All this, and with a single public baring of Beijing’s sharp and bloody teeth, Dion is reduced to just standing there gawping through the whole thing, and the elaborate pantomime comes undone. So perhaps we should all be thanking Wang. Not even Dion’s subsequently frantic exertions in damage control can subtract from the public exhibition Wang made of Beijing’s belligerent, bullying vulgarity on “the world stage,” and of our own government’s kowtowing to it.

Related reading: Trudeau hopes to strengthen China relations 

Before Wang’s interjection, Dion responded to Connolly’s question by mumbling something typically anodyne about Canada hoping that everyone can “agree to disagree,” as though all sides are equal, when they’re not. In the aftermath, Dion asserted that questioning politicians in Canada is a journalist’s “prerogative,” except it isn’t, it’s a constitutional right, and a solemn public duty besides.

Dion further claimed he’d just stood there with a dumb look on his face while Connolly was berated because she’s thick-skinned and needed no one to come to her defence, except no, this was not about chivalry. This is about quite a few things that Justin Trudeau’s new government would rather not become the subject of too much loose talk.

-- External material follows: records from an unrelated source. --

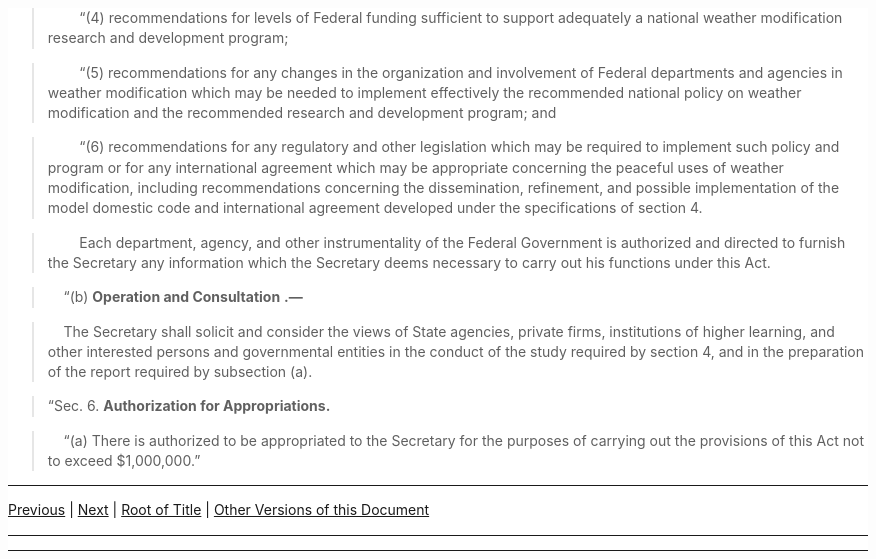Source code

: >         “(4) recommendations for levels of Federal funding sufficient to support adequately a national weather modification research and development program;

>         “(5) recommendations for any changes in the organization and involvement of Federal departments and agencies in weather modification which may be needed to implement effectively the recommended national policy on weather modification and the recommended research and development program; and

>         “(6) recommendations for any regulatory and other legislation which may be required to implement such policy and program or for any international agreement which may be appropriate concerning the peaceful uses of weather modification, including recommendations concerning the dissemination, refinement, and possible implementation of the model domestic code and international agreement developed under the specifications of section 4.

>         Each department, agency, and other instrumentality of the Federal Government is authorized and directed to furnish the Secretary any information which the Secretary deems necessary to carry out his functions under this Act.

>     “(b)  __Operation and Consultation__  __.—__ 

>     The Secretary shall solicit and consider the views of State agencies, private firms, institutions of higher learning, and other interested persons and governmental entities in the conduct of the study required by section 4, and in the preparation of the report required by subsection (a).

> “Sec. 6. __Authorization for Appropriations.__ 

>     “(a) There is authorized to be appropriated to the Secretary for the purposes of carrying out the provisions of this Act not to exceed $1,000,000.”

----------

[Previous](./../../../..//us/usc/t15/ch9A/m__us_usc_t15_ch9A.md) | [Next](./../../../..//us/usc/t15/ch9A/m__us_usc_t15_s330a.md) | [Root of Title](./../../../../) | [Other Versions of this Document](https://publicdocs.github.io/go/links?ns=uslm&ref=%2Fus%2Fusc%2Ft15%2Fs330)

----------
----------

[/us/pl/92/205/s1]: https://publicdocs.github.io/go/links?ns=uslm&ref=%2Fus%2Fpl%2F92%2F205%2Fs1
[/us/stat/85/735]: https://publicdocs.github.io/go/links?ns=uslm&ref=%2Fus%2Fstat%2F85%2F735
[/us/pl/92/205]: https://publicdocs.github.io/go/links?ns=uslm&ref=%2Fus%2Fpl%2F92%2F205
[/us/pl/94/490]: https://publicdocs.github.io/go/links?ns=uslm&ref=%2Fus%2Fpl%2F94%2F490
[/us/stat/90/2359-2361]: https://publicdocs.github.io/go/links?ns=uslm&ref=%2Fus%2Fstat%2F90%2F2359-2361


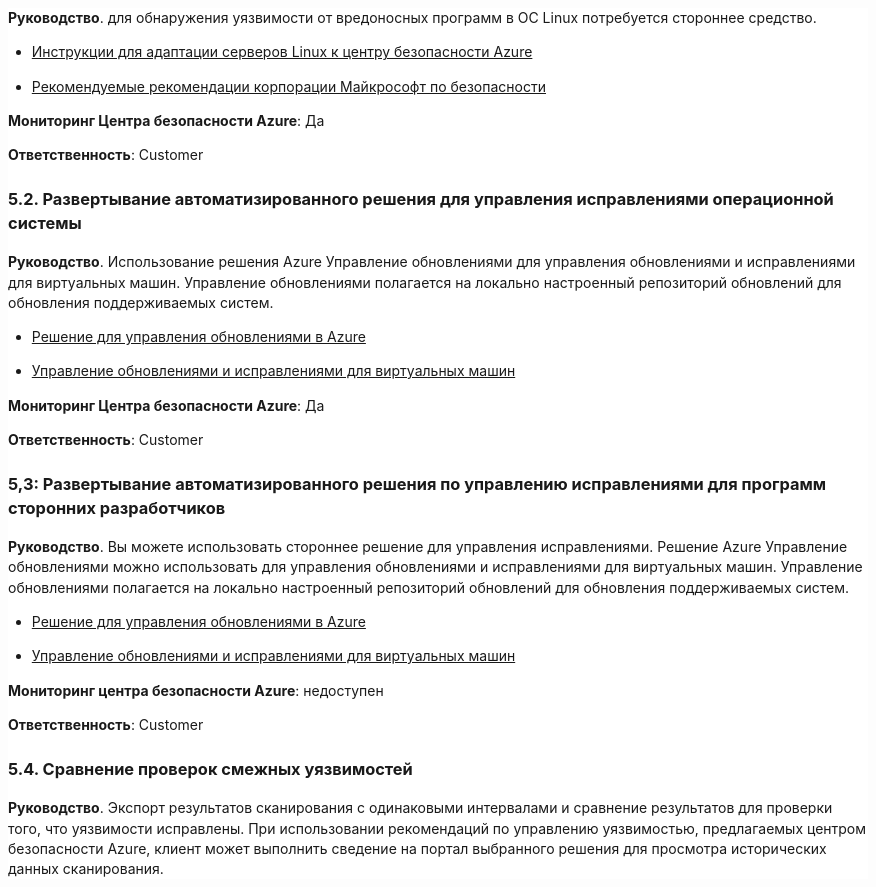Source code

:**Руководство**. для обнаружения уязвимости от вредоносных программ в ОС Linux потребуется стороннее средство.

* [Инструкции для адаптации серверов Linux к центру безопасности Azure](../../security-center/quick-onboard-linux-computer.md)

* [Рекомендуемые рекомендации корпорации Майкрософт по безопасности](./security-recommendations.md)

**Мониторинг Центра безопасности Azure**: Да

**Ответственность**: Customer

### <a name="52-deploy-automated-operating-system-patch-management-solution"></a>5.2. Развертывание автоматизированного решения для управления исправлениями операционной системы

**Руководство**. Использование решения Azure Управление обновлениями для управления обновлениями и исправлениями для виртуальных машин. Управление обновлениями полагается на локально настроенный репозиторий обновлений для обновления поддерживаемых систем.

* [Решение для управления обновлениями в Azure](../../automation/update-management/update-mgmt-overview.md)

* [Управление обновлениями и исправлениями для виртуальных машин](../../automation/update-management/update-mgmt-manage-updates-for-vm.md)

**Мониторинг Центра безопасности Azure**: Да

**Ответственность**: Customer

### <a name="53-deploy-automated-patch-management-solution-for-third-party-software-titles"></a>5,3: Развертывание автоматизированного решения по управлению исправлениями для программ сторонних разработчиков

**Руководство**. Вы можете использовать стороннее решение для управления исправлениями. Решение Azure Управление обновлениями можно использовать для управления обновлениями и исправлениями для виртуальных машин. Управление обновлениями полагается на локально настроенный репозиторий обновлений для обновления поддерживаемых систем.

* [Решение для управления обновлениями в Azure](../../automation/update-management/update-mgmt-overview.md)

* [Управление обновлениями и исправлениями для виртуальных машин](../../automation/update-management/update-mgmt-manage-updates-for-vm.md)

**Мониторинг центра безопасности Azure**: недоступен

**Ответственность**: Customer

### <a name="54-compare-back-to-back-vulnerability-scans"></a>5.4. Сравнение проверок смежных уязвимостей

**Руководство**. Экспорт результатов сканирования с одинаковыми интервалами и сравнение результатов для проверки того, что уязвимости исправлены. При использовании рекомендаций по управлению уязвимостью, предлагаемых центром безопасности Azure, клиент может выполнить сведение на портал выбранного решения для просмотра исторических данных сканирования.
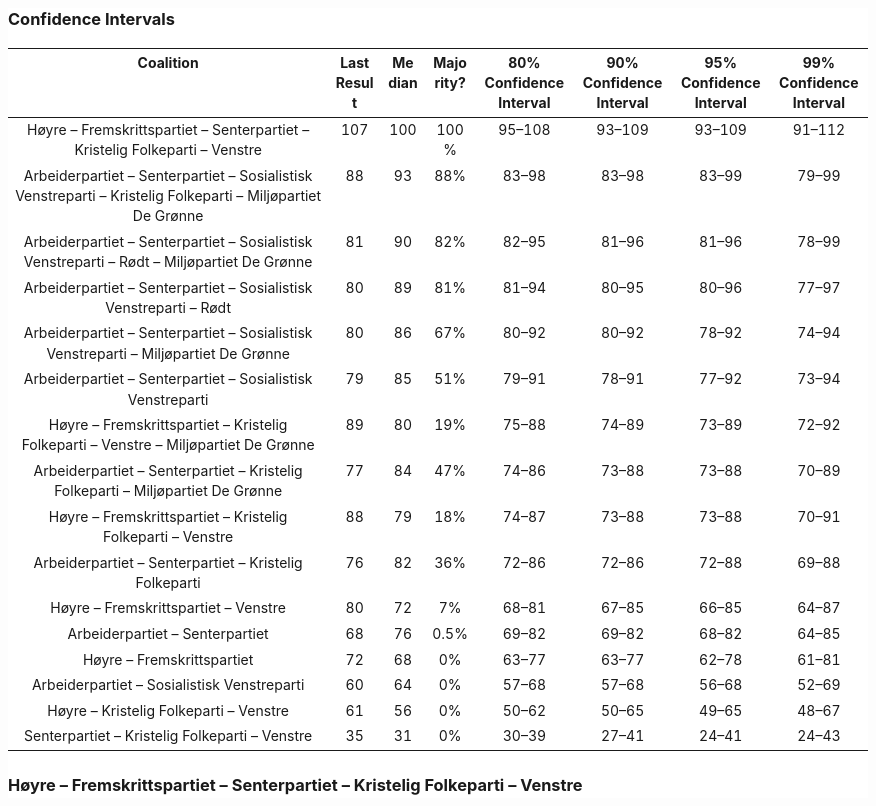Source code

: ### Confidence Intervals

| Coalition | Last Result | Median | Majority? | 80% Confidence Interval | 90% Confidence Interval | 95% Confidence Interval | 99% Confidence Interval |
|:---------:|:-----------:|:------:|:---------:|:-----------------------:|:-----------------------:|:-----------------------:|:-----------------------:|
| Høyre – Fremskrittspartiet – Senterpartiet – Kristelig Folkeparti – Venstre | 107 | 100 | 100% | 95–108 | 93–109 | 93–109 | 91–112 |
| Arbeiderpartiet – Senterpartiet – Sosialistisk Venstreparti – Kristelig Folkeparti – Miljøpartiet De Grønne | 88 | 93 | 88% | 83–98 | 83–98 | 83–99 | 79–99 |
| Arbeiderpartiet – Senterpartiet – Sosialistisk Venstreparti – Rødt – Miljøpartiet De Grønne | 81 | 90 | 82% | 82–95 | 81–96 | 81–96 | 78–99 |
| Arbeiderpartiet – Senterpartiet – Sosialistisk Venstreparti – Rødt | 80 | 89 | 81% | 81–94 | 80–95 | 80–96 | 77–97 |
| Arbeiderpartiet – Senterpartiet – Sosialistisk Venstreparti – Miljøpartiet De Grønne | 80 | 86 | 67% | 80–92 | 80–92 | 78–92 | 74–94 |
| Arbeiderpartiet – Senterpartiet – Sosialistisk Venstreparti | 79 | 85 | 51% | 79–91 | 78–91 | 77–92 | 73–94 |
| Høyre – Fremskrittspartiet – Kristelig Folkeparti – Venstre – Miljøpartiet De Grønne | 89 | 80 | 19% | 75–88 | 74–89 | 73–89 | 72–92 |
| Arbeiderpartiet – Senterpartiet – Kristelig Folkeparti – Miljøpartiet De Grønne | 77 | 84 | 47% | 74–86 | 73–88 | 73–88 | 70–89 |
| Høyre – Fremskrittspartiet – Kristelig Folkeparti – Venstre | 88 | 79 | 18% | 74–87 | 73–88 | 73–88 | 70–91 |
| Arbeiderpartiet – Senterpartiet – Kristelig Folkeparti | 76 | 82 | 36% | 72–86 | 72–86 | 72–88 | 69–88 |
| Høyre – Fremskrittspartiet – Venstre | 80 | 72 | 7% | 68–81 | 67–85 | 66–85 | 64–87 |
| Arbeiderpartiet – Senterpartiet | 68 | 76 | 0.5% | 69–82 | 69–82 | 68–82 | 64–85 |
| Høyre – Fremskrittspartiet | 72 | 68 | 0% | 63–77 | 63–77 | 62–78 | 61–81 |
| Arbeiderpartiet – Sosialistisk Venstreparti | 60 | 64 | 0% | 57–68 | 57–68 | 56–68 | 52–69 |
| Høyre – Kristelig Folkeparti – Venstre | 61 | 56 | 0% | 50–62 | 50–65 | 49–65 | 48–67 |
| Senterpartiet – Kristelig Folkeparti – Venstre | 35 | 31 | 0% | 30–39 | 27–41 | 24–41 | 24–43 |

### Høyre – Fremskrittspartiet – Senterpartiet – Kristelig Folkeparti – Venstre
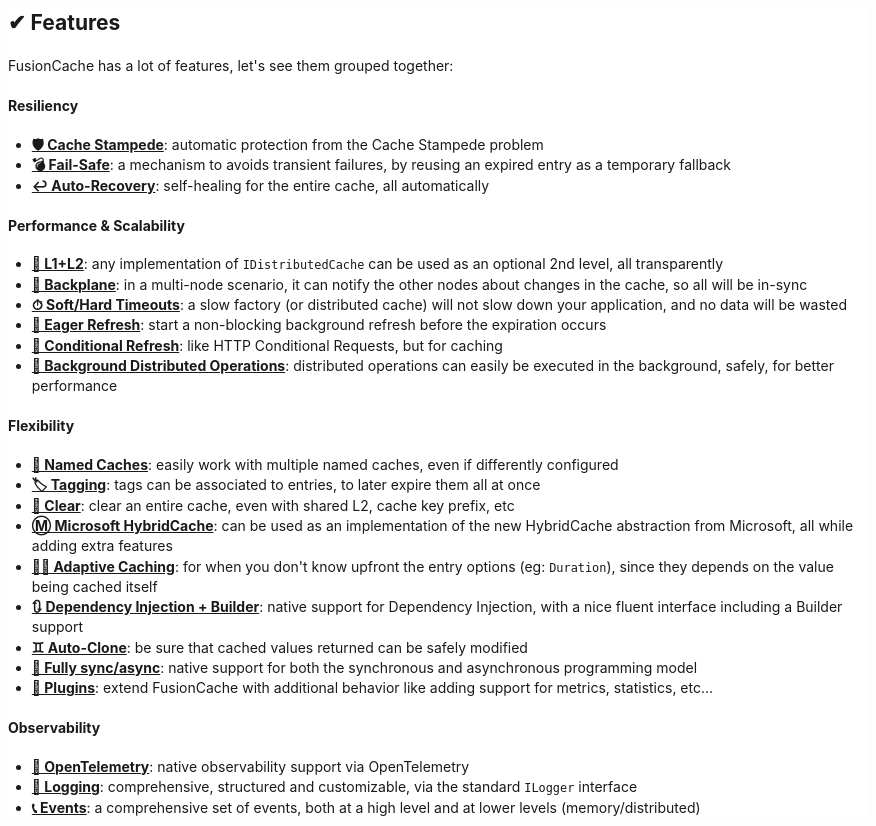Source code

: </div>

## ✔ Features

FusionCache has a lot of features, let's see them grouped together:

#### Resiliency
- [**🛡️ Cache Stampede**](docs/CacheStampede.md): automatic protection from the Cache Stampede problem
- [**💣 Fail-Safe**](docs/FailSafe.md): a mechanism to avoids transient failures, by reusing an expired entry as a temporary fallback
- [**↩️ Auto-Recovery**](docs/AutoRecovery.md): self-healing for the entire cache, all automatically

#### Performance & Scalability
- [**🔀 L1+L2**](docs/CacheLevels.md): any implementation of `IDistributedCache` can be used as an optional 2nd level, all transparently
- [**📢 Backplane**](docs/Backplane.md): in a multi-node scenario, it can notify the other nodes about changes in the cache, so all will be in-sync
- [**⏱ Soft/Hard Timeouts**](docs/Timeouts.md): a slow factory (or distributed cache) will not slow down your application, and no data will be wasted
- [**🦅 Eager Refresh**](docs/EagerRefresh.md): start a non-blocking background refresh before the expiration occurs
- [**🔂 Conditional Refresh**](docs/ConditionalRefresh.md): like HTTP Conditional Requests, but for caching
- [**🚀 Background Distributed Operations**](docs/BackgroundDistributedOperations.md): distributed operations can easily be executed in the background, safely, for better performance

#### Flexibility
- [**📛 Named Caches**](docs/NamedCaches.md): easily work with multiple named caches, even if differently configured
- [**🏷️ Tagging**](docs/Tagging.md): tags can be associated to entries, to later expire them all at once
- [**🧼 Clear**](docs/Clear.md): clear an entire cache, even with shared L2, cache key prefix, etc
- [**Ⓜ️ Microsoft HybridCache**](docs/MicrosoftHybridCache.md): can be used as an implementation of the new HybridCache abstraction from Microsoft, all while adding extra features
- [**🧙‍♂️ Adaptive Caching**](docs/AdaptiveCaching.md): for when you don't know upfront the entry options (eg: `Duration`), since they depends on the value being cached itself
- [**🔃 Dependency Injection + Builder**](docs/DependencyInjection.md): native support for Dependency Injection, with a nice fluent interface including a Builder support
- [**♊ Auto-Clone**](docs/AutoClone.md): be sure that cached values returned can be safely modified
- [**💫 Fully sync/async**](docs/CoreMethods.md): native support for both the synchronous and asynchronous programming model
- [**🧩 Plugins**](docs/Plugins.md): extend FusionCache with additional behavior like adding support for metrics, statistics, etc...

#### Observability
- [**🔭 OpenTelemetry**](docs/OpenTelemetry.md): native observability support via OpenTelemetry
- [**📜 Logging**](docs/Logging.md): comprehensive, structured and customizable, via the standard `ILogger` interface
- [**📞 Events**](docs/Events.md): a comprehensive set of events, both at a high level and at lower levels (memory/distributed)
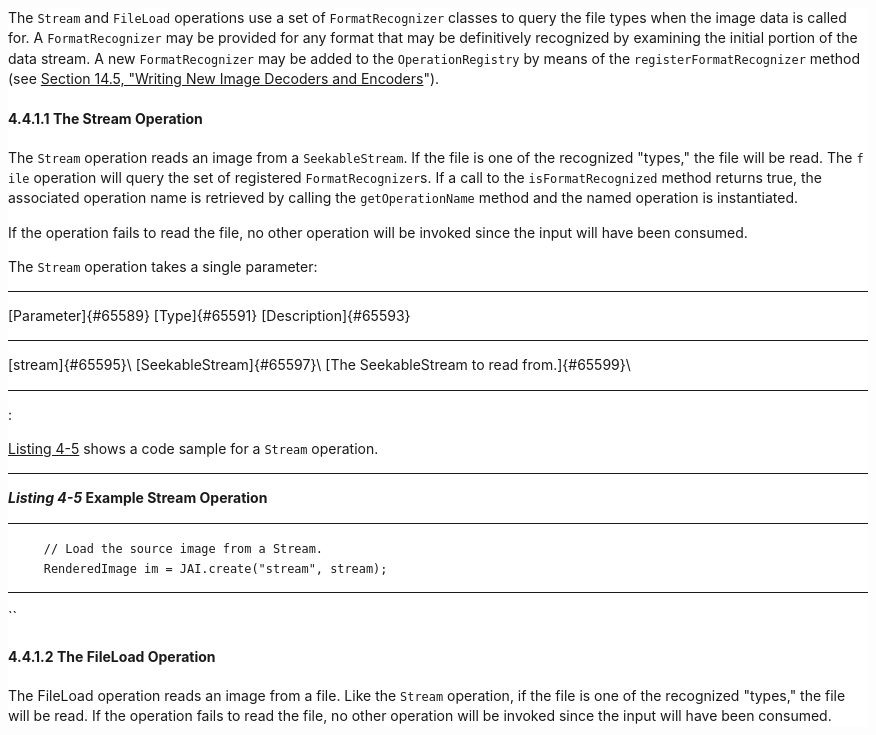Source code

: The `Stream` and `FileLoad` operations use a set of `FormatRecognizer`
classes to query the file types when the image data is called for. A
`FormatRecognizer` may be provided for any format that may be
definitively recognized by examining the initial portion of the data
stream. A new `FormatRecognizer` may be added to the
`OperationRegistry` by means of the `registerFormatRecognizer` method
(see [Section 14.5, \"Writing New Image Decoders and
Encoders](Extension.doc.html#56033)\").



#### 4.4.1.1 The Stream Operation

The `Stream` operation reads an image from a `SeekableStream`. If the
file is one of the recognized \"types,\" the file will be read. The
`file` operation will query the set of registered `FormatRecognizer`s.
If a call to the `isFormatRecognized` method returns true, the
associated operation name is retrieved by calling the
`getOperationName` method and the named operation is instantiated.

If the operation fails to read the file, no other operation will be
invoked since the input will have been consumed.

The `Stream` operation takes a single parameter:

  -----------------------------------------------------------------------------------------------
  [Parameter]{#65589}   [Type]{#65591}              [Description]{#65593}
  --------------------- --------------------------- ---------------------------------------------
  [stream]{#65595}\     [SeekableStream]{#65597}\   [The SeekableStream to read from.]{#65599}\

  -----------------------------------------------------------------------------------------------

  : 

[Listing 4-5](Acquisition.doc.html#79311) shows a code sample for a
`Stream` operation.

****

***Listing 4-5*  Example Stream Operation**

------------------------------------------------------------------------

         // Load the source image from a Stream.
         RenderedImage im = JAI.create("stream", stream);

------------------------------------------------------------------------

``



#### 4.4.1.2 The FileLoad Operation

The FileLoad operation reads an image from a file. Like the `Stream`
operation, if the file is one of the recognized \"types,\" the file
will be read. If the operation fails to read the file, no other
operation will be invoked since the input will have been consumed.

The Canada-China free-trade deal that was ostensibly at the top of Wang’s agenda in Ottawa is also the holy grail of a legion of former Liberal cabinet ministers and Chrétien-era mandarins who have insinuated themselves into lucrative Canada-China trade consultancies. Free trade with China was absent from Prime Minister Trudeau’s campaign pledges last year, but it suddenly became a top priority as soon as Trudeau got the job in October.

Related reading: How China is going to help save the world

The G7 countries, perhaps especially Japan, would rather Trudeau focus on China’s outlandish usurpation of the South China Sea, for starters. Then there’s the “irritant” involving Kevin Garratt, the Canadian missionary who was taken hostage by Chinese authorities in 2014 in retaliation for the former Conservative government revealing that a “highly sophisticated Chinese state-sponsored actor” had hacked into the computer systems of Canada’s National Research Council.

Canada says Garratt should be released before free-trade talks begin. Trudeau claims he’s wary about Chinese espionage, but also says there’s nothing wrong with Chinese state-owned enterprises buying up as much of Canada’s resource sector as it likes. Chinese President Xi Jinping says that if Canada wants free access to Chinese markets, Trudeau should first ram a pipeline to the B.C. coast on China’s behalf. “These discussions are central to a healthy relationship,” Dion said after Wang’s tirade.

Except they’re not. Canada cannot have a healthy relationship with a tyrannical regime that has lately reverted to the same brutish police-state habits that led up to the Tiananmen massacre. Under Xi, China has again become the world’s top jailer of journalists. China’s rank on the Reporters Without Borders index of press freedom is 176th out of 180 countries. China comes in dead last on the Freedom House “Freedom on the Net” list.

Trudeau and Dion insisted that they talked about Canadian sensitivities about human rights during private conversations with Wang, and will continue to say things like this in further private conversations. But to the unelected autocrats who run China’s government, hearing Canadian politicians preface their entreaties with perfunctory and ritualized mentions of the term “human rights” is like having to sit through some boring folk dance before the business part of the meeting’s agenda begins. They don’t care, as long as they get what they want.

Xi has made plain that he will no longer tolerate hearing the words “human rights” spoken out loud in the same sentence with the word “China.” That’s why Wang felt free to throw a hissy fit in Ottawa last week. It’s also why Canadians cannot allow themselves to be told to shut up about human rights in China.